My hon. Friend the Minister made many important comments on this debate and I accept that he and the Department are doing a great deal in this respect. I wonder whether on monitoring I might perhaps send him further details of the sort of scheme which has been put to me. I am more than a little concerned when he says that we cannot live in an industrial country without risks. That is so, but I am concerned that the people who have to accept the dangers and risks are so often the workers in the factories and the people who live in close proximity to those factories. Often the people who cause the dangers and the risks by setting up the plant, people who will do well out of the proceeds, hide themselves away in more salubrious areas and do not take the strain like the local people.

And there is another important fact: the men and women who live in the neighbourhood of a factory but who go off every day to their offices and places of work, like the older children who go off to school, do not stay in that atmosphere all the time. It is the small children and the stay-at-home mothers who are in it for 24 hours a day and are therefore more at risk.

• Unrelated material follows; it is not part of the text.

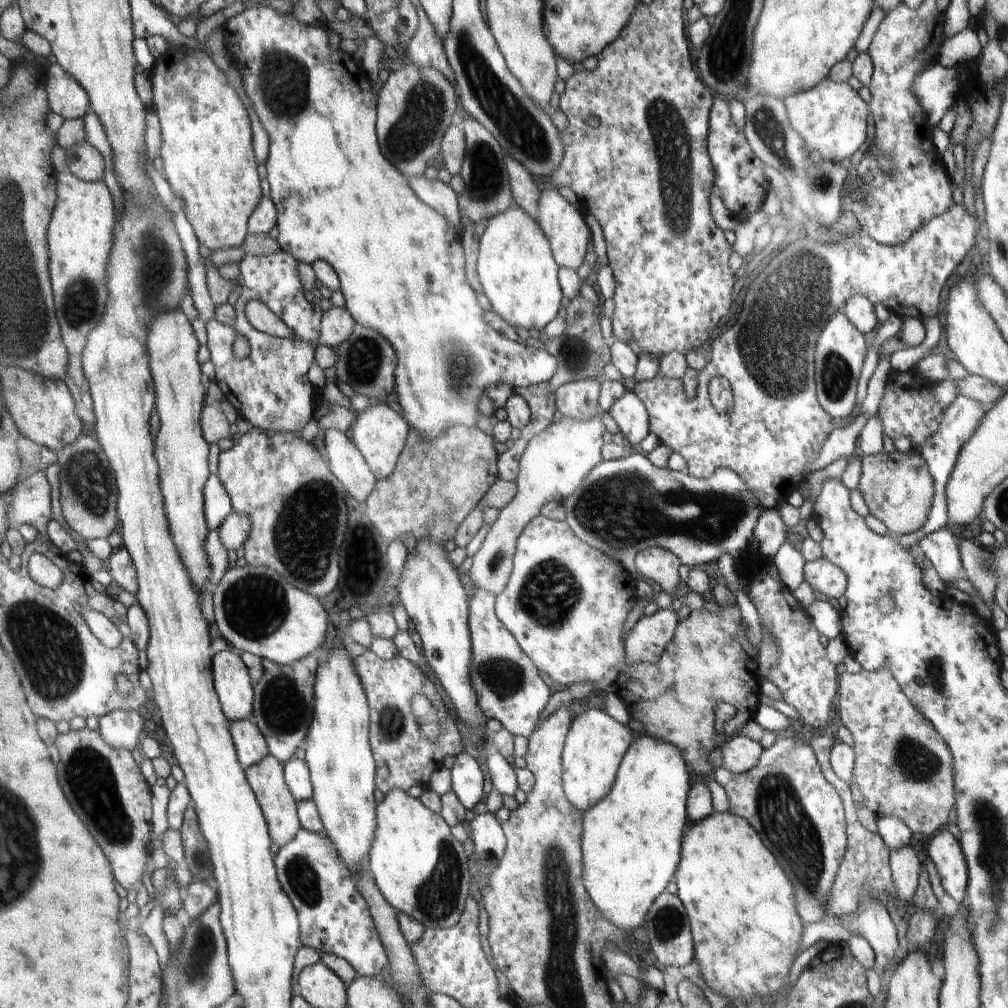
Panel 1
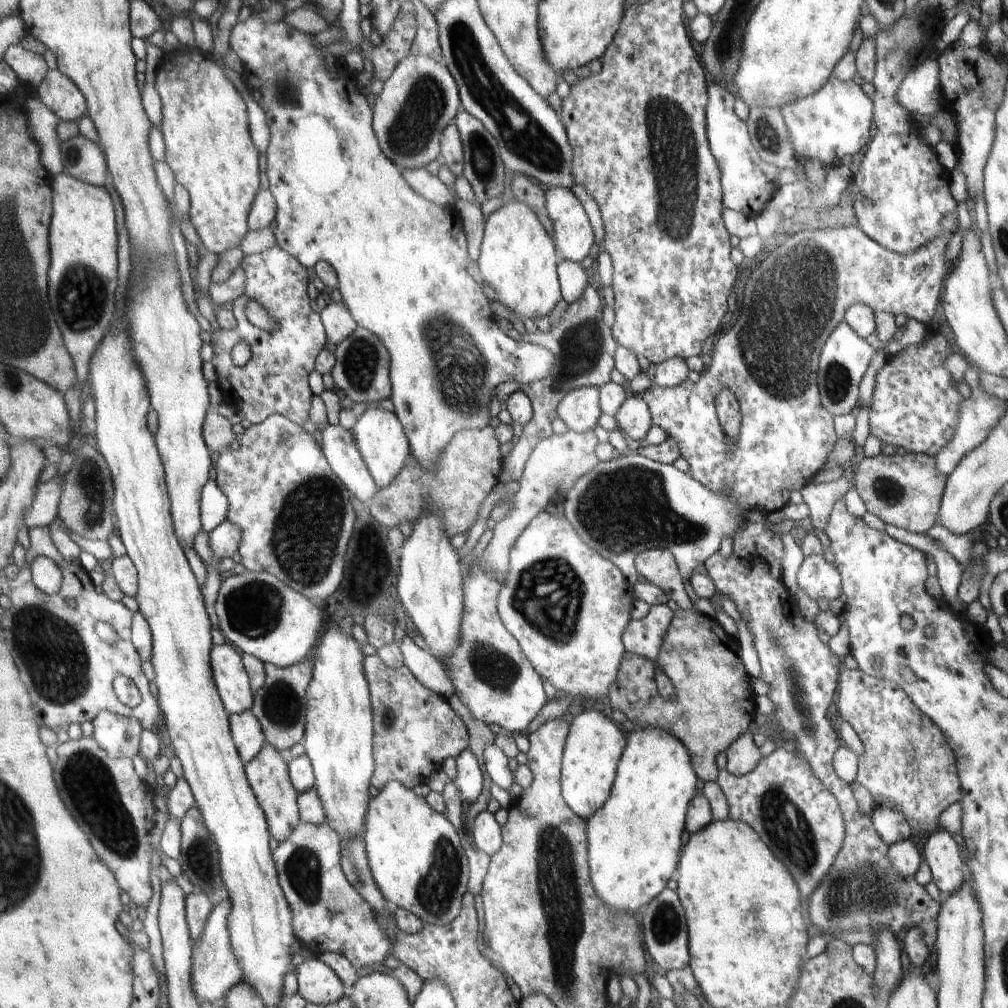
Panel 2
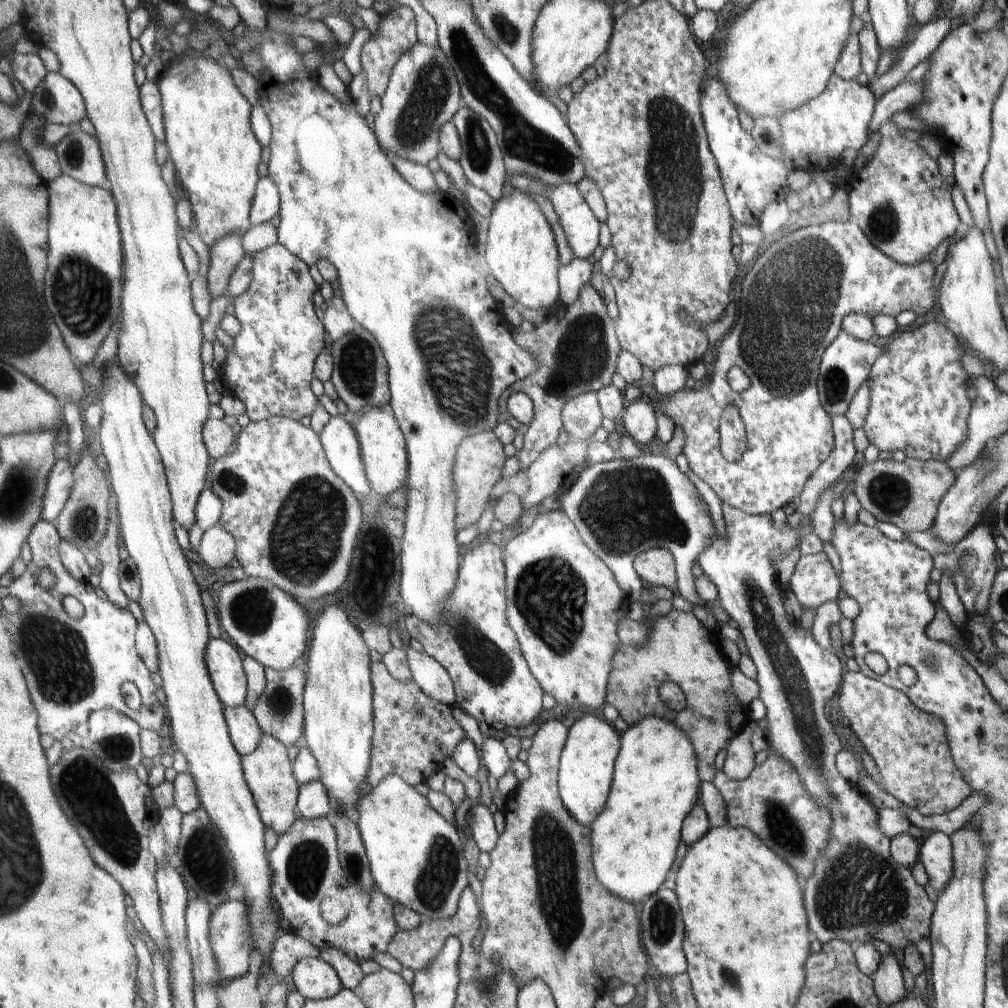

I am sorry that my hon. Friend the Member for Newham, South (Mr. Spearing) had to leave without telling us what he was going to say about the EEC. What he probably had in mind was of concern to some of us and relates to the EEC directive which we shall be debating shortly. Some of us are worried that the introduction of an EEC directive may mean that if we wanted to go further and faster than the directive we would have considerable difficulties in doing so. The problem has arisen in other connections. I am glad to see my hon. Friend, the Minister, vehemently shaking his head, indicating that it will not be so in this case. However, it obviously would be an important matter if we did not have his reassurances.

I believe that the effect on the balance of payments of removing lead from petrol—and I may be wrong, because I am not a mathematician—would be minimised if we reduced our imports of petrol still further. This was the point I had in mind when I said that in the oil crisis last year there was considerable public support for petrol rationing. If we were not using so much petrol surely the cost to the balance of payments would be reduced. In a debate of this kind I am obviously not advocating that, but there was a great deal of public feeling that this should be done. If we reduced the lead content of petrol, if the price increased, and if there were a charge on the balance of payments, people would have to use less in the end, and perhaps from the point of view of general pollution that would not be such a bad thing.

I am grateful to all hon. Members who have taken part in the debate. In view of what my hon. Friend has said about the possibility of reducing the level of lead in petrol as a result of the study, and the forthcoming debate on the directive which he has mentioned, I shall not press the motion. I accept my hon. Friend's assurances that its general spirit is accepted both by himself and by the Government.